Below are the records. List every line holding the word "teapot".

╭─ DATA FOR THIS TASK

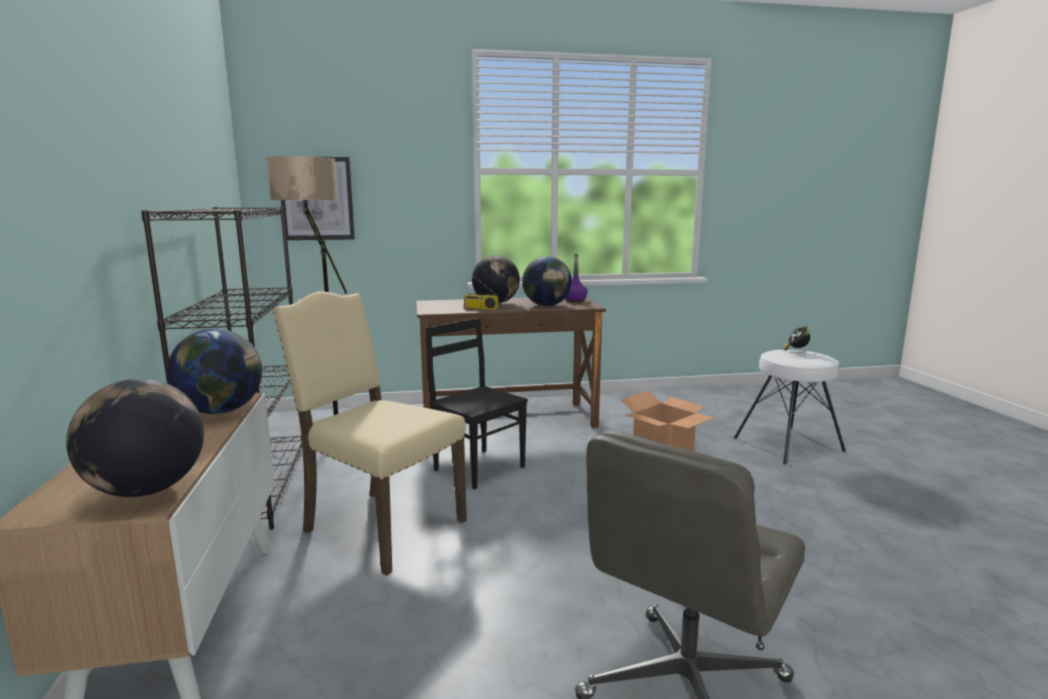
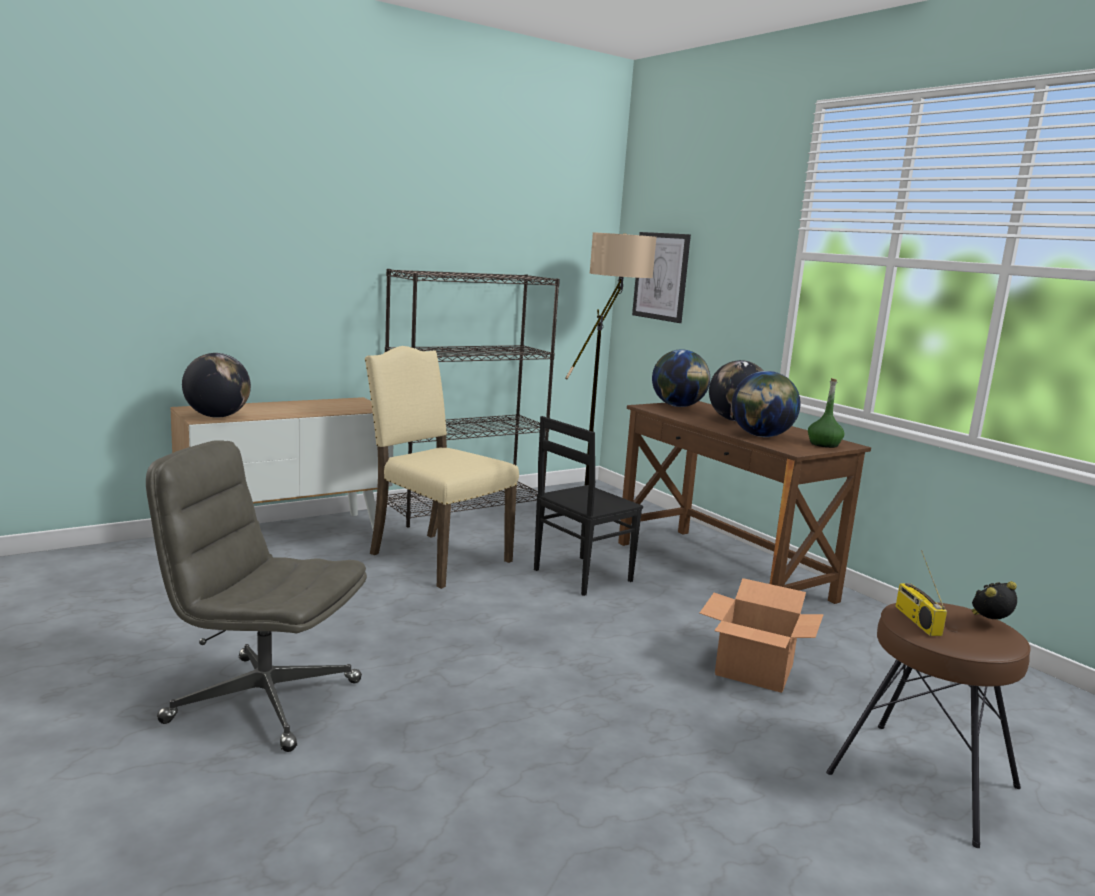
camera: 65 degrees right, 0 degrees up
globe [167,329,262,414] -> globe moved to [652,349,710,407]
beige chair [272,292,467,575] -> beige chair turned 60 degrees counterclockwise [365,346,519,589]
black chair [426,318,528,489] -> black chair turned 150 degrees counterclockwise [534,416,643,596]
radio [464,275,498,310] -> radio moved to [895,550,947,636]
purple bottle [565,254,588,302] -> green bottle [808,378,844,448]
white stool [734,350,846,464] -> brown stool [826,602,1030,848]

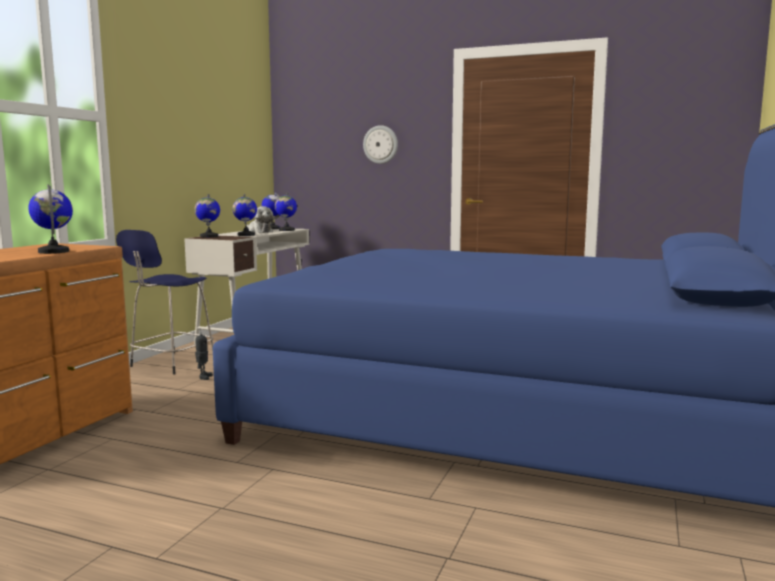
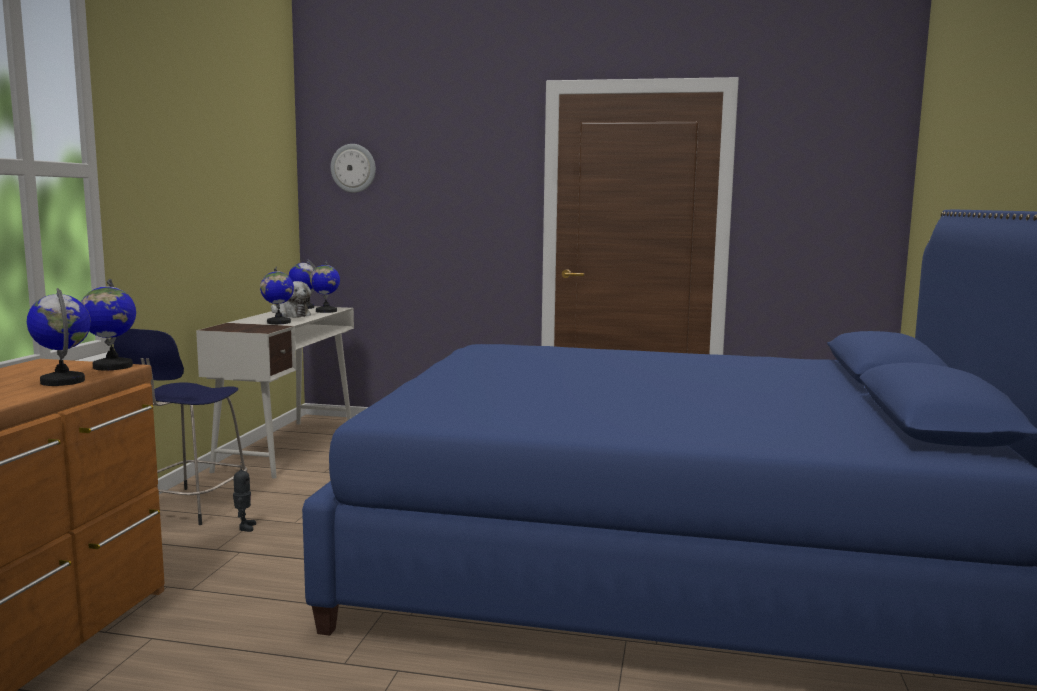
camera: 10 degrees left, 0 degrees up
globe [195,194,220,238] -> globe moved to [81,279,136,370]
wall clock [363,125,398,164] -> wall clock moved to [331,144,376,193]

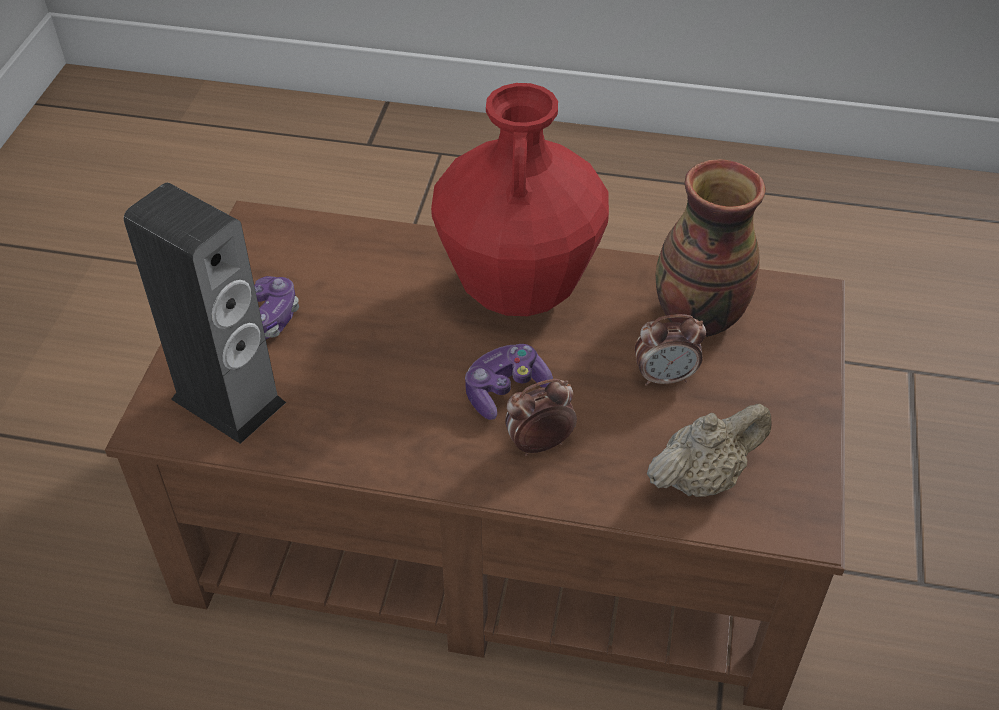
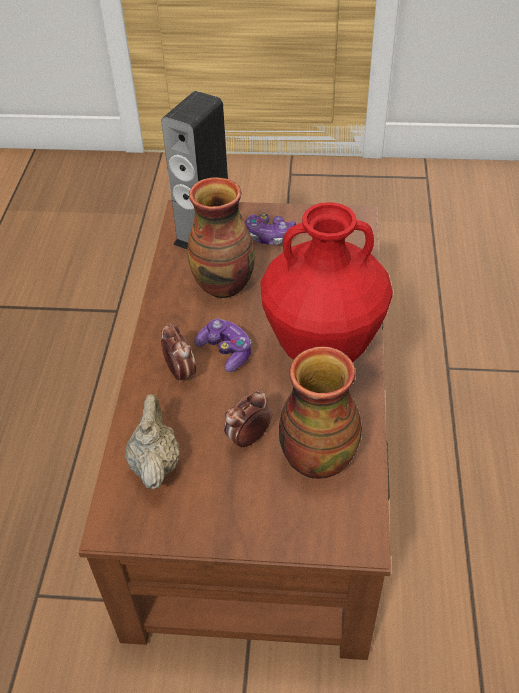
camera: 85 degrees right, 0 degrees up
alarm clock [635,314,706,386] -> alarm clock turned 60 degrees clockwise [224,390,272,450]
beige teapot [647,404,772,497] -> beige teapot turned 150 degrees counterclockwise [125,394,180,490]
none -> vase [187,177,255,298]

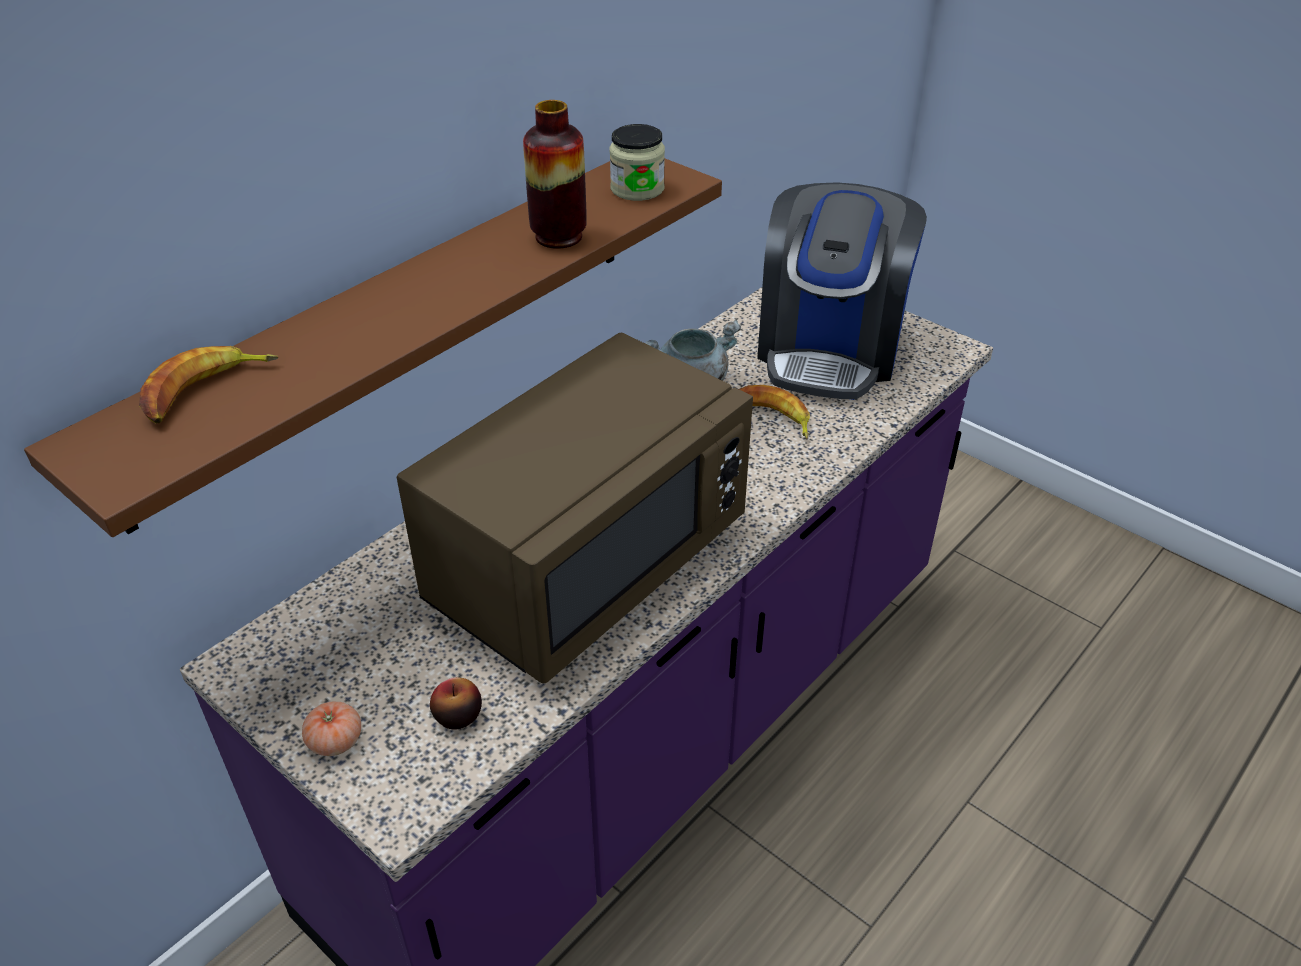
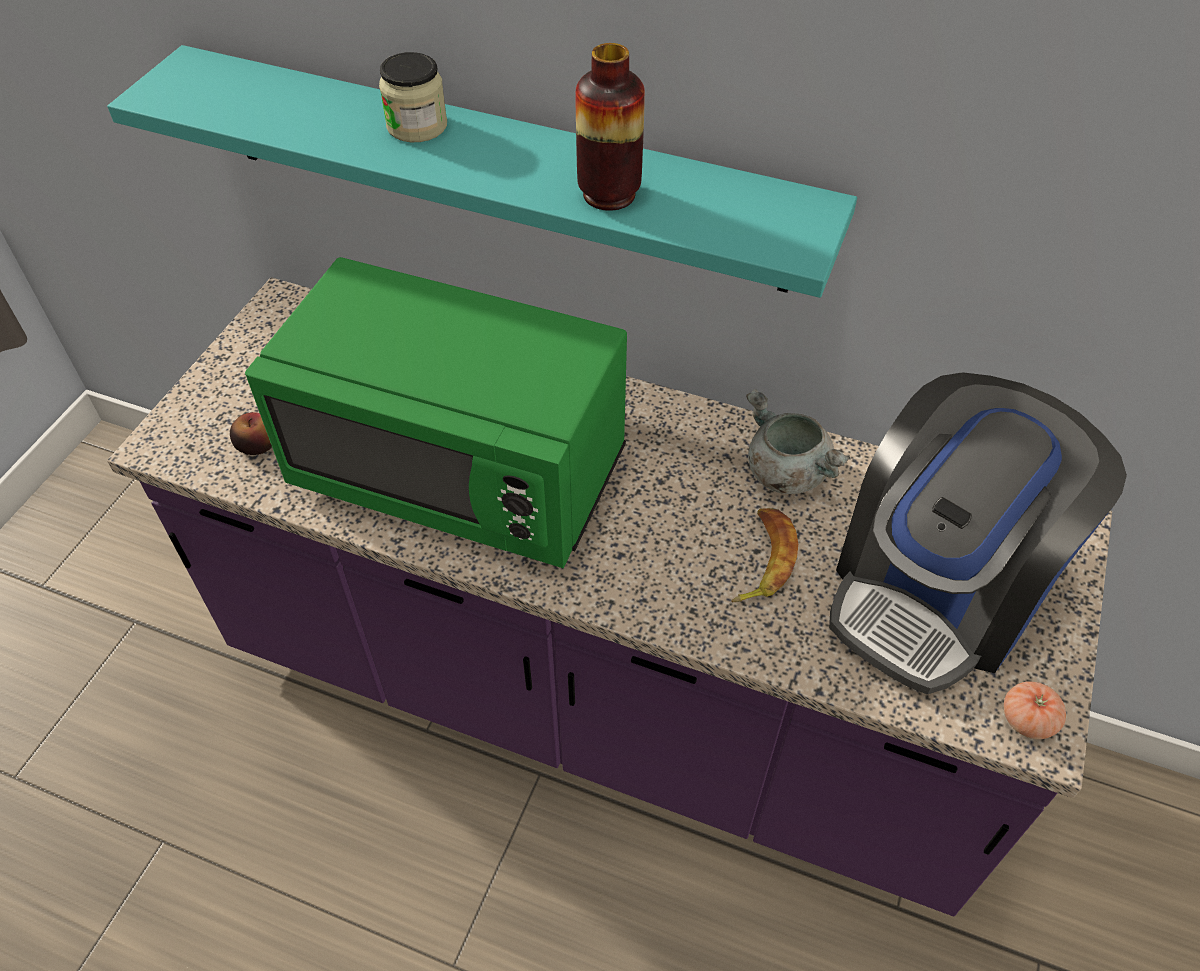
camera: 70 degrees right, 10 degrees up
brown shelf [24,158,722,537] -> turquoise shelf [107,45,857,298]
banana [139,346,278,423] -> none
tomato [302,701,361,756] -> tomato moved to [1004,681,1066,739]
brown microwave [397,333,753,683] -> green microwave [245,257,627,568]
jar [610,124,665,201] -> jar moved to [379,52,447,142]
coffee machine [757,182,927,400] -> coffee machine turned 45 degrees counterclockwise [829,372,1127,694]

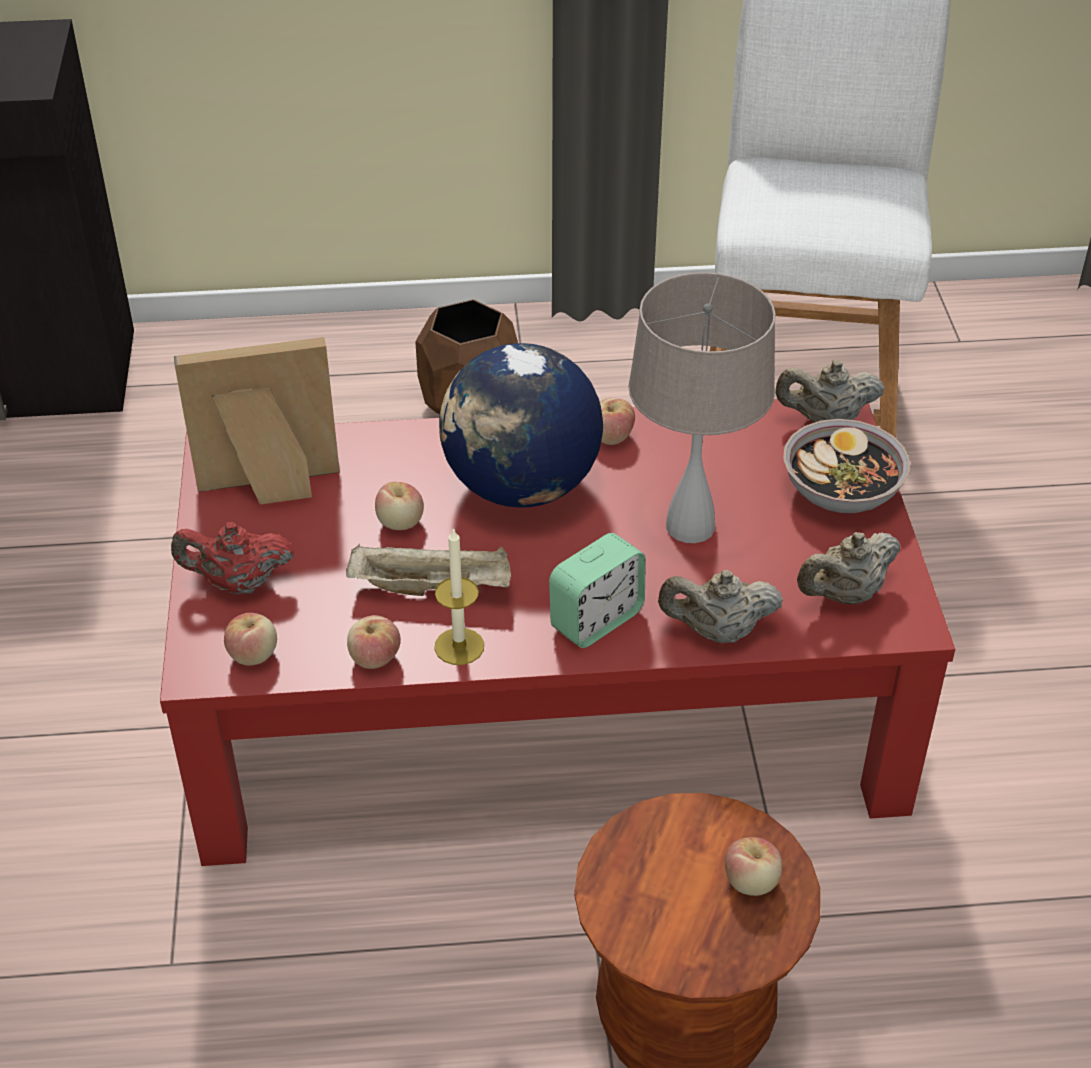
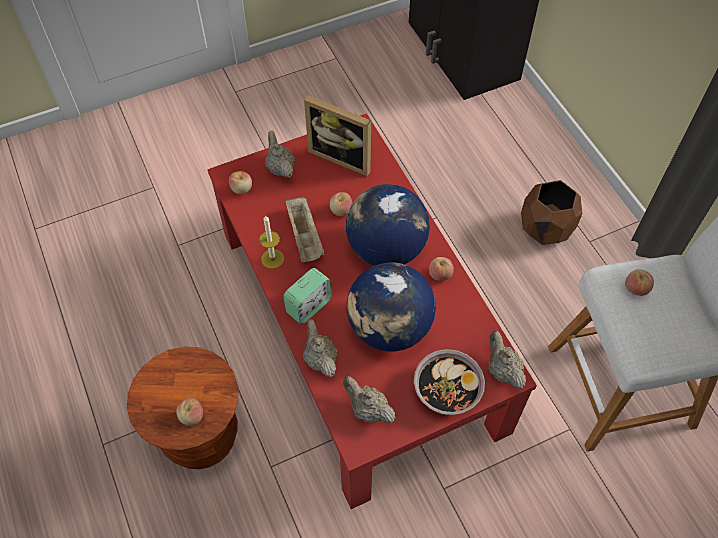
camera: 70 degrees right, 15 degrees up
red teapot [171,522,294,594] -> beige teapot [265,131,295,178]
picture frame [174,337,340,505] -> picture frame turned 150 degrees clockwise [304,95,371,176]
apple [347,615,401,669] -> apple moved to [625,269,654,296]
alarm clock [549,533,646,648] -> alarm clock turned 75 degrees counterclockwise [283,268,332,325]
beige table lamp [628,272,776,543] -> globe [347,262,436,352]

╰─

- _THE ANSWER_:
beige teapot [647,404,772,497] -> beige teapot turned 150 degrees counterclockwise [125,394,180,490]
red teapot [171,522,294,594] -> beige teapot [265,131,295,178]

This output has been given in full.